## Problem to solve
Please return all lines of the data below containing the string "nails".

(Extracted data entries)
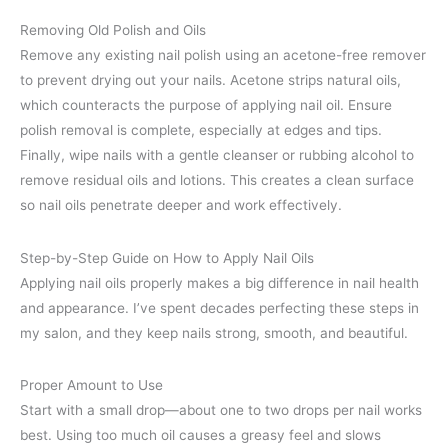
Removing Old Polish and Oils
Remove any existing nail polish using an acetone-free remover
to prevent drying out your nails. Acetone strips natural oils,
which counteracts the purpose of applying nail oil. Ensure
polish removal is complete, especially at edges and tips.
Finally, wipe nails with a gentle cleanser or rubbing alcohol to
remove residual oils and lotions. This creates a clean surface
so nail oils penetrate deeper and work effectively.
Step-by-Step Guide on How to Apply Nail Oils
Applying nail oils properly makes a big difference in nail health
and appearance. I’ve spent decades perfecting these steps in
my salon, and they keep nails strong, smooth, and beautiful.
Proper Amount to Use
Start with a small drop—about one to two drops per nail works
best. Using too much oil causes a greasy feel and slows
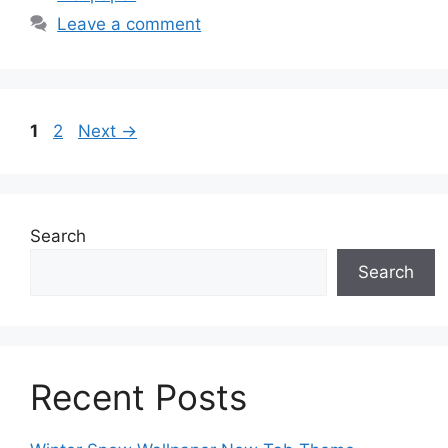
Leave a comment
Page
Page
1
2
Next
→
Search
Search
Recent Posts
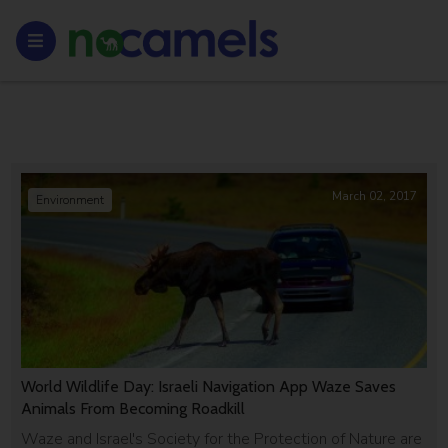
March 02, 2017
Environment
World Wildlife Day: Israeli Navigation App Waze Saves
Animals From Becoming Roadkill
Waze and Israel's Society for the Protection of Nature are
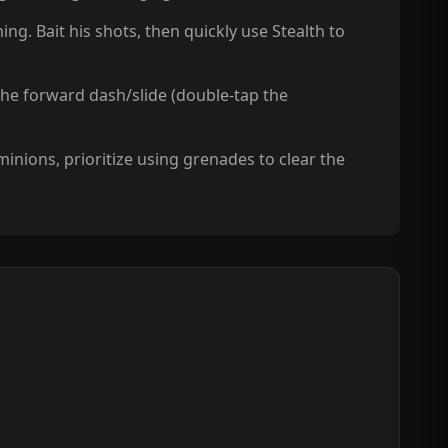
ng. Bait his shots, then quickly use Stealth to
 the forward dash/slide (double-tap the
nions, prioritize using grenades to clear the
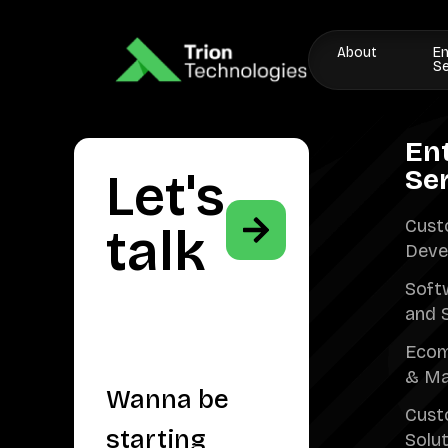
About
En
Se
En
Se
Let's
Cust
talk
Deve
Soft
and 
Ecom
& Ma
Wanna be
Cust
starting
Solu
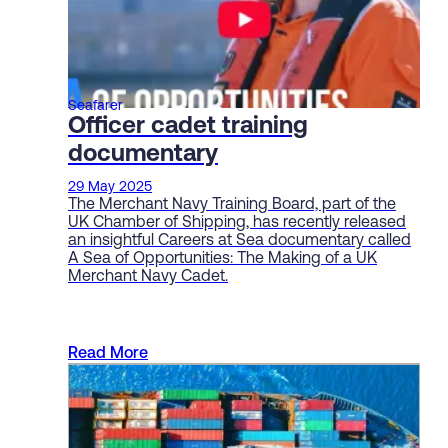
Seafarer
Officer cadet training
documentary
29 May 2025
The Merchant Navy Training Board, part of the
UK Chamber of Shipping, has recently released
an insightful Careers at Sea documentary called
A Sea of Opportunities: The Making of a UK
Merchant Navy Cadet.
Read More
* * *
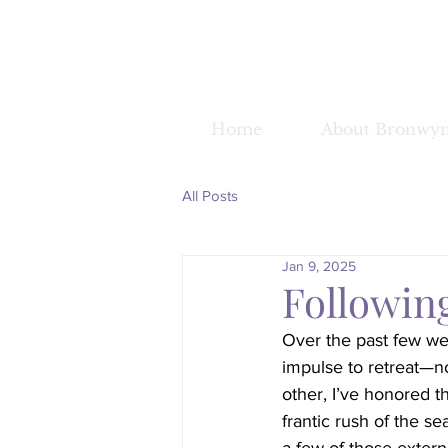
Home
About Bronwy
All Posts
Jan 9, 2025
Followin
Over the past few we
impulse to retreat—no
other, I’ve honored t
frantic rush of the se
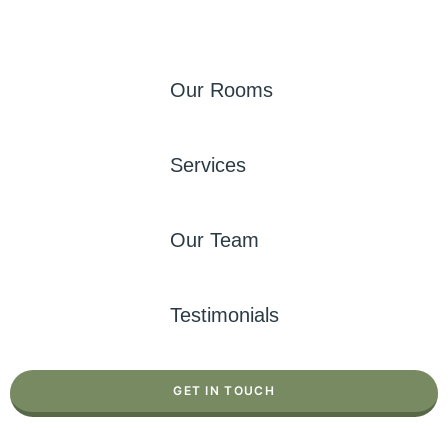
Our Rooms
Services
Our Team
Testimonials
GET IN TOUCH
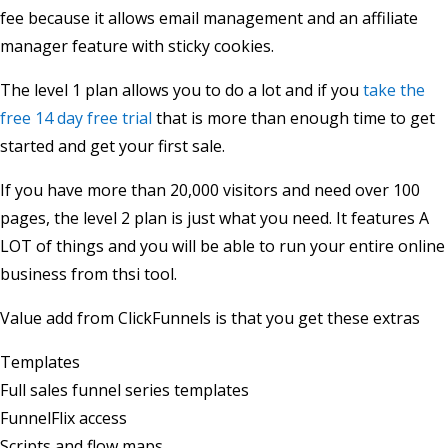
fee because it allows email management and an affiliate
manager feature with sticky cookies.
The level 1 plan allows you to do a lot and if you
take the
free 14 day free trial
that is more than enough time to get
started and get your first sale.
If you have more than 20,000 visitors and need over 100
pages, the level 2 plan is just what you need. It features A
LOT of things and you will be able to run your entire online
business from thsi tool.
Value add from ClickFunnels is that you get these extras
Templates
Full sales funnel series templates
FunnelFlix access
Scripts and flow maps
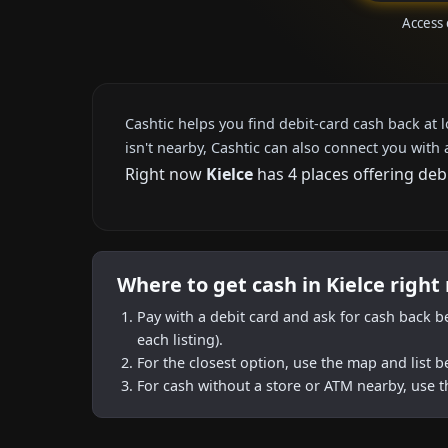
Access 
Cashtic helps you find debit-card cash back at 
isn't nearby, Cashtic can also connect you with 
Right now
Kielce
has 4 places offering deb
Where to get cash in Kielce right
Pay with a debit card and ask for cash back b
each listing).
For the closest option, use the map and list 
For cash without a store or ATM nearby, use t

## Answer box
to prevent drying out your nails. Acetone strips natural oils,
Finally, wipe nails with a gentle cleanser or rubbing alcohol to
my salon, and they keep nails strong, smooth, and beautiful.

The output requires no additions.